From today’s SCMP:

The government is trying to enter as evidence estimates that “great numbers” of Filipino maids would become permanent Hong Kong residents in its fight against foreign domestic workers who are seeking right of abode.

But a High Court judge called an impromptu hearing yesterday to ask the government why it had applied to file new evidence only weeks before a judicial review begins.

Last week the Democratic Alliance for the Betterment and Progress of Hong Kong released figures that said the city’s unemployment rate would rise to 10 per cent, from the current 3.5 per cent, if the maids prevailed in their effort for permanent residency. The party cited a government estimate that 500,000 people could settle in Hong Kong, costing an extra HK$25 billion a year in social spending, if domestic workers were granted permanent residence.

Nowhere have I read what this estimate is based on, neither the number 500,000 people (most of whom presumably are already here) or the average spending of HK$50,000 per person.  It also ignores the possibility that at least some of these people would be paying taxes.

Hemlock noted today:

Could it be that the government, aided by its vote-mongering supporters in the Democratic Alliance for the Betterment etc of HK, is stirring up racism and alarm as a way of diverting people’s attention from the abysmal failure of nearly everything else it does? This would, in fairness, bring it into line with just about every other government on the planet at some time or another. Or is it wetting itself about a theoretical inundation of dark-skinned hordes because blind panic is its default reaction to almost anything?

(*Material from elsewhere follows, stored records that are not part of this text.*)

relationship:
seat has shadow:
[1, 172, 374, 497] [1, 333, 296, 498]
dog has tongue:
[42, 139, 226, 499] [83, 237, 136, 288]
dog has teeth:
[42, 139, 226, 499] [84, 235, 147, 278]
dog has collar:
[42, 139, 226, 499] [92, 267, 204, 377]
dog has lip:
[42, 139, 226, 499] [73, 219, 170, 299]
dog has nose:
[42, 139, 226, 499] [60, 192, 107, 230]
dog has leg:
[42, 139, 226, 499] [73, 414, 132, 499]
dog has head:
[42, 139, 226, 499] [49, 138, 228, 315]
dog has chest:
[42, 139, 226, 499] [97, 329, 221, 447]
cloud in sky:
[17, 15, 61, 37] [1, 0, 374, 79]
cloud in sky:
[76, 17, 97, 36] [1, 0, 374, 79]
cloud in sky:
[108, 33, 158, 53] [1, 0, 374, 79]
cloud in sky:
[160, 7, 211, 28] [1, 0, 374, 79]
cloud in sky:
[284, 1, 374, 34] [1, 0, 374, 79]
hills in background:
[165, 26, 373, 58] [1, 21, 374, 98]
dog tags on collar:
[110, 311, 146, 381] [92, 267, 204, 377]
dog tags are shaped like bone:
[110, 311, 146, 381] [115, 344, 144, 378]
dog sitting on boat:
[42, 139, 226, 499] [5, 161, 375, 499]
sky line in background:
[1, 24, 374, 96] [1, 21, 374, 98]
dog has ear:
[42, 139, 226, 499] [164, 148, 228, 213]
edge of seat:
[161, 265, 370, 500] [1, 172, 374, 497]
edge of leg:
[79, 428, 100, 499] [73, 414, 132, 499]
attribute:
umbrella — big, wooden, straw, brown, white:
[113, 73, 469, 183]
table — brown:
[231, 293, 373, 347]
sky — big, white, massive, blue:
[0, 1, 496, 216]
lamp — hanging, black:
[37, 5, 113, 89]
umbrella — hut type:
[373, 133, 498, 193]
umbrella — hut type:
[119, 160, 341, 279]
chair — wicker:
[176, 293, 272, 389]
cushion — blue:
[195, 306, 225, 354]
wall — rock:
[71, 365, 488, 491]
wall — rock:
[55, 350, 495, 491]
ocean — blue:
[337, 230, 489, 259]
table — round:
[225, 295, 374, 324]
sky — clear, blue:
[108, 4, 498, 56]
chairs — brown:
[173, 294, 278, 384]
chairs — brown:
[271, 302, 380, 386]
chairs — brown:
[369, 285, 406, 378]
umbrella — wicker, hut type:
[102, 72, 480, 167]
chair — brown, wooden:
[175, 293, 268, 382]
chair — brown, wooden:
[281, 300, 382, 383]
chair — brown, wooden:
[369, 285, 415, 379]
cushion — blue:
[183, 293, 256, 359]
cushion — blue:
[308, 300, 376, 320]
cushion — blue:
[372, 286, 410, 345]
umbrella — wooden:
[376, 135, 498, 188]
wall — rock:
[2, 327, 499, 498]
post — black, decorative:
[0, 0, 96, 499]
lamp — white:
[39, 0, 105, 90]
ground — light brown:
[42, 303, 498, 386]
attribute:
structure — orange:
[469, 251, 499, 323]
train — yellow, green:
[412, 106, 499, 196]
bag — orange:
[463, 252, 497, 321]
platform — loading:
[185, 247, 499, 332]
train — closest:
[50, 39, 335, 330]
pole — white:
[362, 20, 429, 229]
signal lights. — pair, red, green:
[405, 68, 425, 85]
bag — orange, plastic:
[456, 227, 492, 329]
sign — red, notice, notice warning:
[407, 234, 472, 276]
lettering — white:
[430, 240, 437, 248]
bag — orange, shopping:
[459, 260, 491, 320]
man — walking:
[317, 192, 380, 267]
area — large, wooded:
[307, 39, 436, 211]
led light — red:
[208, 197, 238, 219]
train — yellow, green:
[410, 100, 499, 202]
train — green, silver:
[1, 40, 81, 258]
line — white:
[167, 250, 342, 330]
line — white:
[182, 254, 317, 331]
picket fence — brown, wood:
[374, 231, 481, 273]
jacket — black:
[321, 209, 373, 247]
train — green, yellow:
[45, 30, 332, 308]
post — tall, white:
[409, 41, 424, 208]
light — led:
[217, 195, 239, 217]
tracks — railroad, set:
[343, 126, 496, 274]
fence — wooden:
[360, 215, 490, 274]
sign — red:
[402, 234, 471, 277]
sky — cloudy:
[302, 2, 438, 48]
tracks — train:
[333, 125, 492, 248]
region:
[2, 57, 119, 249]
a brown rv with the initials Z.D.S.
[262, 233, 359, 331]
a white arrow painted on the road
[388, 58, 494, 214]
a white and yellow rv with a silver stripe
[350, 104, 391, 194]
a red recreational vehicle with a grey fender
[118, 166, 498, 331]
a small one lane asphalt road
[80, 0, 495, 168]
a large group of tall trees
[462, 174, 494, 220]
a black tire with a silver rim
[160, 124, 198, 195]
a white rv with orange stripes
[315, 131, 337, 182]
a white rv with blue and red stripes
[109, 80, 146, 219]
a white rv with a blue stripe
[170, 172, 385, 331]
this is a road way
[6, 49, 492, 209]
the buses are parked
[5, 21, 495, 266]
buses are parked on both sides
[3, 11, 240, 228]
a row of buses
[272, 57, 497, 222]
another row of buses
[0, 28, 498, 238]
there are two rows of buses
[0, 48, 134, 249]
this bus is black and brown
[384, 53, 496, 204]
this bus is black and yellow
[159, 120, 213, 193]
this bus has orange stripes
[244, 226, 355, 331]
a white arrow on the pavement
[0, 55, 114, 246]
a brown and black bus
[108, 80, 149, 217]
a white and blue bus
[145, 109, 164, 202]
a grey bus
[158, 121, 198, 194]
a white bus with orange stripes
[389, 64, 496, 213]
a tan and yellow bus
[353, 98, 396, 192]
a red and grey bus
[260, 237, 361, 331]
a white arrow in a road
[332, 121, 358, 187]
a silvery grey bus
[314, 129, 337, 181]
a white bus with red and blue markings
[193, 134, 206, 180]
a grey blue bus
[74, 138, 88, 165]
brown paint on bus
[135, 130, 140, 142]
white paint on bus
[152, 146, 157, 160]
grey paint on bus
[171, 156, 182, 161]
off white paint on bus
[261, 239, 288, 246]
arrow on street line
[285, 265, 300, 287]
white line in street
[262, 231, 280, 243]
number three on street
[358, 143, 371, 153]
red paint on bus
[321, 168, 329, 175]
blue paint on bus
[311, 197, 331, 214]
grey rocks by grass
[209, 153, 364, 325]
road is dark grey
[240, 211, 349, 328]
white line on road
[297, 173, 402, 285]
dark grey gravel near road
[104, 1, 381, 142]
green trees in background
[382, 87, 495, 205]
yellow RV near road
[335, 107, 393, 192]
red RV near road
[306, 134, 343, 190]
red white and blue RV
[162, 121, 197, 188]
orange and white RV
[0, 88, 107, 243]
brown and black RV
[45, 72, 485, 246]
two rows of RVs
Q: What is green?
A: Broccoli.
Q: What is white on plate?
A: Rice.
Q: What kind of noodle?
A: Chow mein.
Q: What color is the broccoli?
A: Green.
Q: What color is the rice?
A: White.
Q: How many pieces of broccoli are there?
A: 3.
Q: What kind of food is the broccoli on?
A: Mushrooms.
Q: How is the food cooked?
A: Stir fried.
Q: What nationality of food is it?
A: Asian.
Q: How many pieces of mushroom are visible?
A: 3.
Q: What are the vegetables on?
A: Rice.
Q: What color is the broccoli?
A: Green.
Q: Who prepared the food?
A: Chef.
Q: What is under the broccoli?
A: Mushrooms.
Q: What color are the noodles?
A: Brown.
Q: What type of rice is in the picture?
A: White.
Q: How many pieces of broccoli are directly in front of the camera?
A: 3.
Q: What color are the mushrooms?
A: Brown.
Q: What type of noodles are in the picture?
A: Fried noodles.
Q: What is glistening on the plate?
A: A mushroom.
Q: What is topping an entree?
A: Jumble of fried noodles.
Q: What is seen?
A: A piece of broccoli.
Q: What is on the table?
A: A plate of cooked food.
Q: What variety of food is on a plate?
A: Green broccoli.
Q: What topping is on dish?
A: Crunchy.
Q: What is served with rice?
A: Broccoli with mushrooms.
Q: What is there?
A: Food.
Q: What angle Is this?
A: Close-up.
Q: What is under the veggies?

It would be interesting to know what has made the DAB so interested in this issue. As the local front of the Chinese Communist Party, it follows orders rather than sets agendas. It pushes the interests of the local less-educated working class, insofar as these are compatible with its higher cause, and stresses nationalism and disdain for the sort of cosmopolitanism common among the pro-democracy middle class.

Colonialism probably deserves some of the blame here. Many decades ago, the Chinese were second-class citizens in Hong Kong, and – as in the Mainland – there is still something of an inferiority complex. The elite feel inadequate without Jockey Club membership, appointment as Justice of the Peace or other idiotic British baubles. The underclass, like the white trash in the UK or the US, need someone to look down on, and Third World maids are ideal. The prospect of legitimizing these people and letting them compete in the workplace provokes hostility because of insecurity. Filipinos might have more than just an economic edge on local counterparts. The real fear is not that maids’ relatives would come over and claim welfare, but that their relatives would come over waving fancy nursing degrees and other credentials, leaving Hong Kong’s dropouts and rejects in the dust. Racial superiority meets humiliating truth.

Article 24 of the Basic Law states, in part, “The permanent residents of the HKSAR shall be … (4) Persons not of Chinese nationality who have entered Hong Kong with valid travel documents, have ordinarily resided in Hong Kong for a continuous period of not less than seven years and have taken Hong Kong as their place of permanent residence …”  It does not say “except for XXX.”

Article 25 states, “All Hong Kong residents shall be equal before the law.”

Article 39 states, “The provisions of the International Covenant on Civil and Political Rights, the International Covenant on Economic, Social and Cultural Rights, and international labour conventions as applied to Hong Kong shall remain in force and shall be implemented through the laws of the HKSAR.”

Full stop.  There may be those in Hong Kong who “do not want them here” and you are of course entitled to your opinion but there is no legal or ethical basis for denying them resident status if they otherwise qualify for it.

Or, as Thomas Jefferson said:

All, too, will bear in mind this sacred principle, that though the will of the majority is in all cases to prevail, that will to be rightful must be reasonable; that the minority possess their equal rights, which equal law must protect, and to violate would be oppression.